- TEXT SHOWN:

......

The essence of Idealism is the application of the imagination to realities; it is not a play of fancy, a golden vision arbitrarily projected upon the clouds and treated as if it had an objective existence. Goethe, who had such a vigorous hold upon the realities of existence, and who had also an artist's horror of mere abstractions, touched the heart of the matter when he defined the Ideal as the completion of the real. In this simple but luminous statement he condensed the faith and practice not only of the greater artists of every age, but of the greater thinkers as well. In the order of life there can be no real break between things as they now exist and things as they will exist in the remotest future; the future cannot contradict the present, nor falsify it; for the future must be the realisation of the full possibilities of the present. The present is related to it as the seed is related to the flower and fruit in which its development culminates. There are vast changes of form and dimension between the seed and the tree hanging ripe with fruit, but there is no contradiction between the germ and its final unfolding.

A rigid Realism, however, sees in the seed nothing but its present hardness, littleness, ugliness; a true and rational Idealism sees all these things, but it sees also not only appearances but potentialities; or, to recall another of Goethe's phrases, it sees the object whole.

......

- LISTED RECORDS:
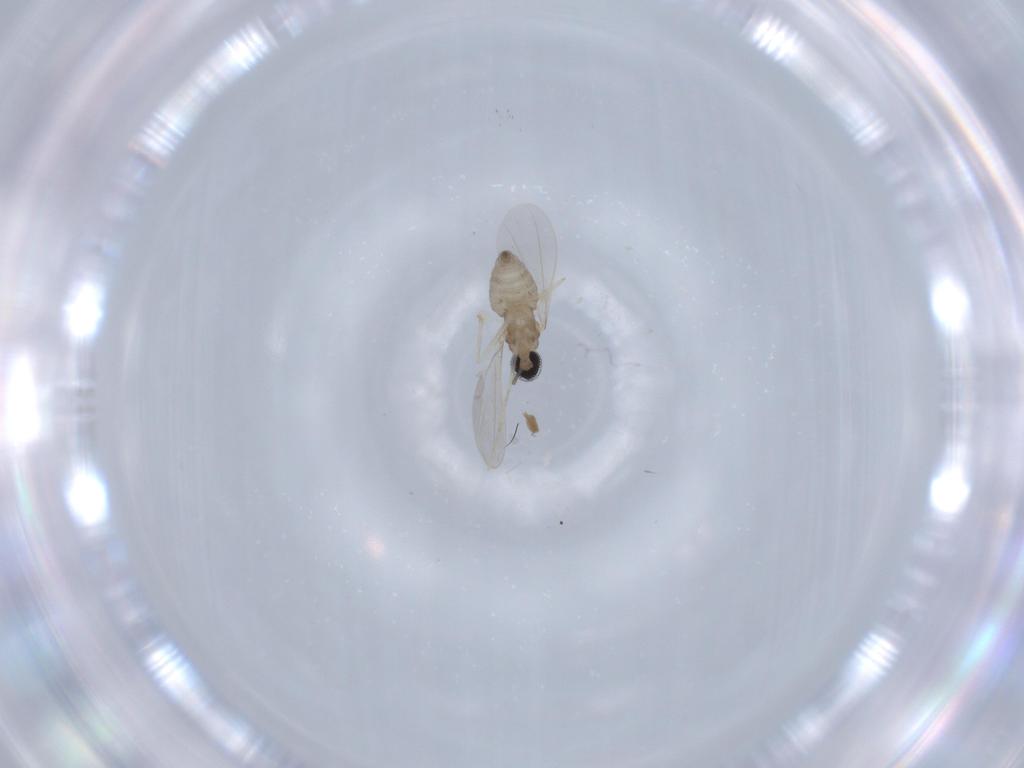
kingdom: Animalia
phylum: Arthropoda
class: Insecta
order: Diptera
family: Cecidomyiidae
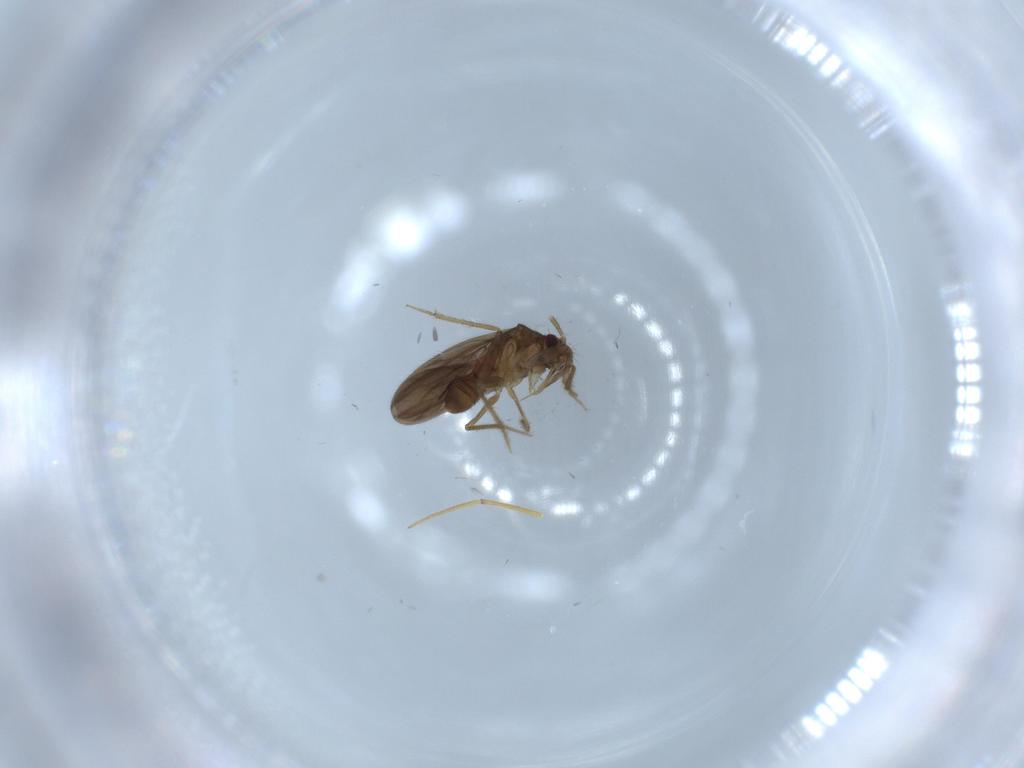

......

- WHAT TO WORK ON:
1. According to the passage on Idealism, how did Goethe define the Ideal?
2. Reproduce the stretch of the passage on Idealism from "A rigid Realism, however, sees" through "the object whole.".
The rows are separate material and have no connection to the passage on Idealism.

- SOLVED TASKS:
1. As the completion of the real.

2.
A rigid Realism, however, sees in the seed nothing but its present hardness, littleness, ugliness; a true and rational Idealism sees all these things, but it sees also not only appearances but potentialities; or, to recall another of Goethe's phrases, it sees the object whole.